Hannah Arendt, one of the most gifted and provocative voices of her era, was a polarizing cultural theorist—extolled by her peers as a visionary and berated by her critics as a poseur and a fraud. Born in Prussia to assimilated Jewish parents, she escaped from Hitler’s Germany in 1933 and is now best remembered for the storm of controversy that arose after the publication of her 1963 New Yorker series on the trial of the kidnapped Nazi war criminal Adolf Eichmann.
Arendt was a woman of many contradictions. She was brilliant, beautiful when young, and irresistible to gifted men, even in her chain-smoking, intellectually provocative middle age. She learned to write in English only at the age of thirty-six, and yet her first book, The Origins of Totalitarianism, single-handedly altered the way generations of Americans and Europeans viewed fascism and genocide. Her most famous—and most divisive—work, Eichmann in Jerusalem: A Report on the Banality of Evil, created fierce controversy that continues to this day, exacerbated by the posthumous discovery that she had been the lover of the great romantic philosopher and Nazi sympathizer Martin Heidegger.
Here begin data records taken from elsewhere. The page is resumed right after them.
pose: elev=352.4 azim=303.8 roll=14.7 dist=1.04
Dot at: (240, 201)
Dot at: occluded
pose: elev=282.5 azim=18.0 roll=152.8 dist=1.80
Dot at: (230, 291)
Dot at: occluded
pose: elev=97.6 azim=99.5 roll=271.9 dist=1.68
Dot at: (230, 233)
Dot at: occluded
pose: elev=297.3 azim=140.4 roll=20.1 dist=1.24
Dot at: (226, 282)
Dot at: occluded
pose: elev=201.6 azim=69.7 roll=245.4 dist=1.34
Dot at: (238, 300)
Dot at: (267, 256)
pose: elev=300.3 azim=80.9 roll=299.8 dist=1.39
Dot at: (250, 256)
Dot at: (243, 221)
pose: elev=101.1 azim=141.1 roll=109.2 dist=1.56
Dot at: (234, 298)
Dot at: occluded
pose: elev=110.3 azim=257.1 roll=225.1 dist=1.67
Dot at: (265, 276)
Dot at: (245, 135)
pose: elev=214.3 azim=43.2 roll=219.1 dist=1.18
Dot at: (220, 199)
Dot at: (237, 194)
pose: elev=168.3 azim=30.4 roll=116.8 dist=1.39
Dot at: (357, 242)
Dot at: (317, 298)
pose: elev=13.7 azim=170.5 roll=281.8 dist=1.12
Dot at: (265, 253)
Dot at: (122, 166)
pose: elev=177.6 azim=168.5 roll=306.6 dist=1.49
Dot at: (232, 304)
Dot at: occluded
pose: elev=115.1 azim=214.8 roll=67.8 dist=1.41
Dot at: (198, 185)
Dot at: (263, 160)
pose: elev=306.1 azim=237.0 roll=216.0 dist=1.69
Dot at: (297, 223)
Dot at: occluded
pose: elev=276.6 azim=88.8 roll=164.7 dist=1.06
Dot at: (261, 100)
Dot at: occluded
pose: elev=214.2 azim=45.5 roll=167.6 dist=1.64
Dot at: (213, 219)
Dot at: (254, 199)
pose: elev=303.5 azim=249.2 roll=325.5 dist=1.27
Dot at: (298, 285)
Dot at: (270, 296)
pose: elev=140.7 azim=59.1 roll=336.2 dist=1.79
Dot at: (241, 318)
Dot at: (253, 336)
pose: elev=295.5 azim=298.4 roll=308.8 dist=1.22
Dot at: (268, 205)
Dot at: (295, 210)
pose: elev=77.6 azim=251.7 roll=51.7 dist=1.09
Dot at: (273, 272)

In this fast-paced, comprehensive biography, Anne C. Heller tracks the source of Arendt’s apparent contradictions and her greatest achievements to her sense of being what she called a “conscious pariah”—one of those few people in every time and place who doesn’t “lose confidence in ourselves if society does not approve us” and will not “pay any price” to gain the acceptance of others.